Background: Up to forty-five percent of Americans do not fill prescriptions secondary to cost. Medication non-adherence leads to morbidity and mortality (~$100-300B annually). The majority of physicians cannot price medications within 25% of cost. Our institution alone sees more than 600 prescription-cash-pay patients (under/uninsured or no Part D) each month.

Purpose: To empower clinicians to reduce patient outpatient medication costs.

Description: Our team partnered with GoodRx to provide prescription pricing and discount information. We used this data to create a new proprietary algorithm-based tool to further reduce prescription cost. Leveraging a combination of therapeutic interchange and permuative analysis of medication dose, formulation, quantity, pharmacy, and available discounts – e.g. HCTZ 25 mg is “optimized” with a minimum of 3,500 permutations, a standard-use functionality of 23,625 permutations, and a maximum of 2,956,500 permutations – we are able to identify the most high-value therapeutic choice for a particular patient. Initial testing was promising.

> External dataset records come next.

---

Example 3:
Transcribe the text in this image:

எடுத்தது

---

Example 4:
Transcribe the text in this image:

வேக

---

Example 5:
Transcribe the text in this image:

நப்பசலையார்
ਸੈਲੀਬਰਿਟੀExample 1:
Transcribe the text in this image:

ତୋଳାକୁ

For instance: A 38-year-old male with hypertriglyceridemia-induced pancreatitis was admitted for the fourth time in 14 months for hypertriglyceridemia-induced pancreatitis secondary to medication non-adherence. He was without insurance — receiving institutional charity care for hospitalization costs but paying cash for outpatient medication costs. Using the tool, the medical team was able to reduce the patient’s 90-day outpatient medication cost from $1,287.00 to $61.79 (95% reduction). Not believing such savings were possible, the patient’s wife filled the prescriptions while the patient was still hospitalized and excitedly showed him a picture of the receipt showing the reduced cost. With medications in hand, he was able to discharge; he expressed gratitude. By reducing his readmissions, the institution saved >$20,000/year, freeing future charity care funds and scarce hospital resources for other patients in need.

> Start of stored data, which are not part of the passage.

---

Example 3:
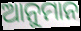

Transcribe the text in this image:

ଆନୁମାନ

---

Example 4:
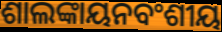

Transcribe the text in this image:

ଶାଲଙ୍କାୟନବଂଶୀୟ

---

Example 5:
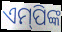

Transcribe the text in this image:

ଏମ୍‌ପିଙ୍କ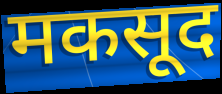
मकसूद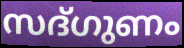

Given promising initial results such as this, we secured internal grant funding to develop an automated version of the tool. We then partnered with our hospital medicine providers and social workers to identify patients who might benefit from a “cost consult.” Thus far the initial pilot has helped 24 patients save >$5,000 annually (88%).

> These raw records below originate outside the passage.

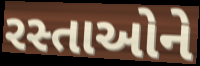
રસ્તાઓને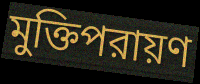
মুক্তিপরায়ণ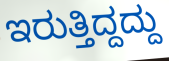
ಇರುತ್ತಿದ್ದದ್ದು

Conclusions: Our initial pilot demonstrates the potential for an algorithm-based outpatient cost reduction tool in combination with a network of motivated hospital medicine clinicians and social workers to reduce patient outpatient medication costs. We anticipate such cost reduction will improve primary medication adherence; reduce morbidity; improve hospital metrics; improve patient satisfaction, quality of life, and economic productivity; and reduce systemic costs. This novel approach to the problem of medication expense shows promise to dramatically improve the delivery of high-value patient care.